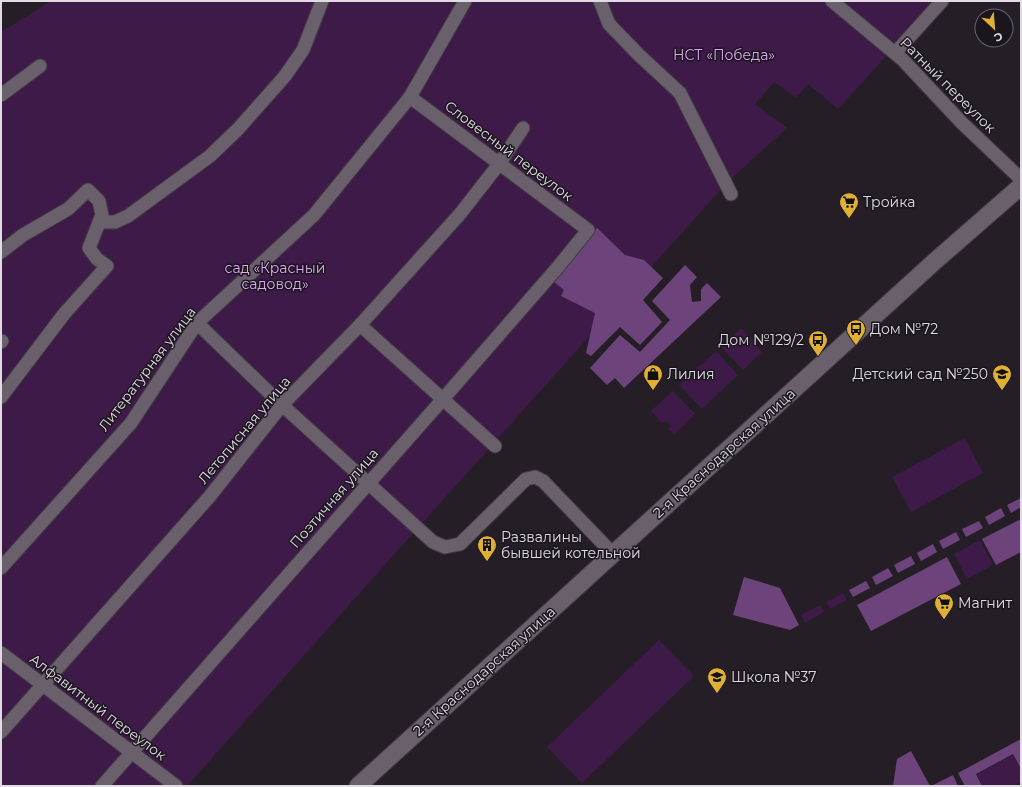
<svg xmlns="http://www.w3.org/2000/svg" width="1022" height="787" viewBox="0 0 1022 787" font-family="Montserrat,sans-serif">
  <style>
    .green { fill: #3e1a49 }
    .forest { fill: #6d437b }
    .lines { fill: none; stroke-linecap: round; stroke-linejoin: round }
    .minor-casing { stroke: #413b43; stroke-width: 15 }
    .tertiary-casing { stroke: #413b43; stroke-width: 19 }
    .minor { stroke: #69606b; stroke-width: 13 }
    .tertiary { stroke: #69606b; stroke-width: 17 }
    .labels { text-anchor: middle; dominant-baseline: central; stroke-width: 3; stroke-linejoin: round; paint-order: stroke }
    .park-label { font-size: 14px; fill: #e2a5f8; stroke: #1b151e }
    .street-label { font-size: 14px; fill: #e1dce3; stroke: #1b151e }
    .poi-label { font-size: 14px; fill: #e1dce3; stroke: #1b151e; text-anchor: start }
  </style>
  <rect width="100%" height="100%" fill="#251e27"/>
  <!-- green -->
  <g class="green">
    <polygon points="51,1 596,1 678,95 723,187 187,786 1,786 1,32"/>
    <polygon points="604,1 937,1 838,109 808,84 796,98 774,82 755,104 787,128 731,179 682,91 611,23"/>
    <polygon points="741,328 762,352 743,370 721,347"/>
    <polygon points="716,351 738,375 702,409 679,385"/>
    <polygon points="673,391 695,414 674,435 668,429 671,426 666,421 662,423 651,411"/>
    <polygon points="965,438 983,473 911,512 892,477"/>
    <polygon points="980,540 993,565 967,579 954,554"/>
    <polygon points="843,593 847,600 830,609 826,602"/>
    <polygon points="820,605 824,612 805,623 801,615"/>
    <polygon points="659,640 694,676 582,783 547,747"/>
    <polygon points="1013,755 1021,770 1021,782 1013,786 983,786 977,774"/>
  </g>
  <!-- forest -->
  <g class="forest">
    <polygon points="597,228 625,255 644,260 663,278 643,300 662,322 640,345 620,327 591,356 586,353 595,313 561,296 564,290 553,281"/>
    <polygon points="685,265 697,277 690,285 692,302 701,301 701,289 707,283 721,297 624,388 615,378 607,385 590,368 620,335 640,352 670,320 652,301"/>
    <polygon points="1021,498 1021,507 1011,513 1007,505"/>
    <polygon points="1001,508 1005,516 989,525 985,517"/>
    <polygon points="1021,519 1021,552 996,565 982,539"/>
    <polygon points="979,521 983,528 966,537 962,529"/>
    <polygon points="956,532 960,540 943,549 939,541"/>
    <polygon points="933,544 937,552 921,561 917,553"/>
    <polygon points="911,556 915,564 898,573 894,565"/>
    <polygon points="947,557 961,584 871,631 857,605"/>
    <polygon points="888,568 893,576 876,585 872,577"/>
    <polygon points="744,577 780,588 799,625 790,630 733,615"/>
    <polygon points="866,581 870,588 853,597 849,590"/>
    <polygon points="1021,739 1021,769 1013,754 976,774 982,786 965,786 958,773"/>
    <polygon points="911,751 930,786 893,786 897,759"/>
    <polygon points="953,775 958,786 931,786"/>
  </g>
  <g class="lines">
    <defs>
      <g id="minor">
        <polyline points="600,1 609,24 639,55 680,93 731,194"/>
        <polyline points="832,1 903,60 962,123 1021,179"/>
        <polyline points="895,53 942,1"/>
        <polyline points="1,95 40,66"/>
        <polyline points="99,222 115,222 128,216 210,156 239,128 285,76 303,50 322,1"/>
        <polyline points="1,252 23,235 68,209 88,190 99,201 102,215 89,248 97,259 107,266 64,314 1,397"/>
        <polyline points="197,323 282,405 433,542 445,547 460,544 526,479 535,477 543,481 613,554"/>
        <polyline points="360,325 495,446"/>
        <polyline points="1,342 2,341"/>
        <polyline points="1,568 131,423 197,323 314,215 410,97 465,1"/>
        <polyline points="1,653 176,786"/>
        <polyline points="1,732 210,496 282,405 360,325 460,214 499,164 523,128"/>
        <polyline points="102,786 443,399 558,267 588,230 410,97"/>
      </g>
      <polyline id="tertiary" points="358,786 934,262 1021,186"/>
    </defs>
    <!-- minor casing -->
    <use href="#minor" class="minor-casing"/>
    <!-- tertiary casing -->
    <use href="#tertiary" class="tertiary-casing"/>
    <!-- minor -->
    <use href="#minor" class="minor"/>
    <!-- tertiary -->
    <use href="#tertiary" class="tertiary"/>
  </g>
  <!-- icons -->
  <defs>
    <symbol id="supermarket-pin" viewBox="-11 -11 22 30"><path d="M0 17L-7.5 6A9.5 9.5 0 1 1 7.5 6Z" fill="#dfb034" stroke="#1b151e"/><path d="M-6-5.5h2.5l.6 2H6L4.5 2H-2.5L-4.4-4H-6ZM-1.5 3.2a1.3 1.3 0 1 0 .1 0ZM3 3.2a1.3 1.3 0 1 0 .1 0Z" fill="#111"/></symbol>
    <symbol id="bus-pin" viewBox="-11 -11 22 30"><path d="M0 17L-7.5 6A9.5 9.5 0 1 1 7.5 6Z" fill="#dfb034" stroke="#1b151e"/><path d="M-5-6H5V4H4V6H2V4H-2V6H-4V4H-5ZM-3.5-4V0h7V-4ZM-3.5 1.2v1.5H-2V1.2ZM2 1.2v1.5H3.5V1.2Z" fill="#111"/></symbol>
    <symbol id="shop-pin" viewBox="-11 -11 22 30"><path d="M0 17L-7.5 6A9.5 9.5 0 1 1 7.5 6Z" fill="#dfb034" stroke="#1b151e"/><path d="M-5-2.5h2.3a2.7 3.5 0 0 1 5.4 0H5L5.5 6h-11ZM-1.5-2.5h3a1.5 2.3 0 0 0-3 0Z" fill="#111"/></symbol>
    <symbol id="school-pin" viewBox="-11 -11 22 30"><path d="M0 17L-7.5 6A9.5 9.5 0 1 1 7.5 6Z" fill="#dfb034" stroke="#1b151e"/><path d="M0-5L7-2L0 1L-7-2ZM-4 1L0 2.5L4 1V4Q0 6-4 4Z" fill="#111"/></symbol>
    <symbol id="building-pin" viewBox="-11 -11 22 30"><path d="M0 17L-7.5 6A9.5 9.5 0 1 1 7.5 6Z" fill="#dfb034" stroke="#1b151e"/><path d="M-4-6H4V6H1V3H-1V6H-4ZM-2.5-4.3h1.7v1.8h-1.7ZM.8-4.3h1.7v1.8H.8ZM-2.5-1h1.7V.8h-1.7ZM.8-1h1.7V.8H.8Z" fill="#111"/></symbol>
  </defs>
  <g fill-rule="evenodd">
    <use href="#supermarket-pin" x="838" y="191" width="22" height="30"/>
    <use href="#bus-pin" x="845" y="318" width="22" height="30"/>
    <use href="#bus-pin" x="807" y="329" width="22" height="30"/>
    <use href="#shop-pin" x="642" y="363" width="22" height="30"/>
    <use href="#school-pin" x="991" y="363" width="22" height="30"/>
    <use href="#building-pin" x="476" y="534" width="22" height="30"/>
    <use href="#supermarket-pin" x="933" y="592" width="22" height="30"/>
    <use href="#school-pin" x="706" y="666" width="22" height="30"/>
  </g>
  <g class="labels">
    <!-- park labels -->
    <g class="park-label">
      <text x="724" y="55">НСТ «Победа»</text>
      <text x="275" y="268">сад «Красный<tspan x="275" dy="16">садовод»</tspan></text>
    </g>
    <!-- street labels -->
    <g class="street-label">
      <text transform="translate(948 85) rotate(45)">Ратный переулок</text>
      <text transform="translate(509 151) rotate(37)">Словесный переулок</text>
      <text transform="translate(147 369) rotate(-53)">Литературная улица</text>
      <text transform="translate(244 430) rotate(-50)">Летописная улица</text>
      <text transform="translate(724 453) rotate(-42)">2-я Краснодарская улица</text>
      <text transform="translate(334 498) rotate(-49)">Поэтичная улица</text>
      <text transform="translate(484 671) rotate(-42)">2-я Краснодарская улица</text>
      <text transform="translate(98 707) rotate(37)">Алфавитный переулок</text>
    </g>
    <!-- poi labels -->
    <g class="poi-label">
      <text x="863" y="202">Тройка</text>
      <text x="870" y="329">Дом №72</text>
      <text x="804" y="340" text-anchor="end">Дом №129/2</text>
      <text x="667" y="374">Лилия</text>
      <text x="988" y="374" text-anchor="end">Детский сад №250</text>
      <text x="501" y="537">Развалины<tspan x="501" dy="16">бывшей котельной</tspan></text>
      <text x="958" y="603">Магнит</text>
      <text x="731" y="677">Школа №37</text>
    </g>
  </g>
  <!-- border -->
  <rect width="1022" height="787" fill="none" stroke="#e1dce3" stroke-width="4"/>
  <!-- north arrow -->
  <g transform="translate(994 28) rotate(154)"><circle r="19" fill="#1b151e" stroke="#6a656d"/>
  <path d="M0-3L7 15L0 10L-7 15Z" fill="#dfb034"/>
  <text y="-6" font-size="11" font-weight="bold" text-anchor="middle" fill="#e1dce3">С</text>
  </g>
</svg>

◇ ◇ ◇ ◇ ◇ ◇ ◇

(WHAT YOU NEED TO DO):
Taking the entries as a whole, work out how many lines contain the string "anchor". Respond with only the number.

(RESPONSE TO THIS EXERCISE):
5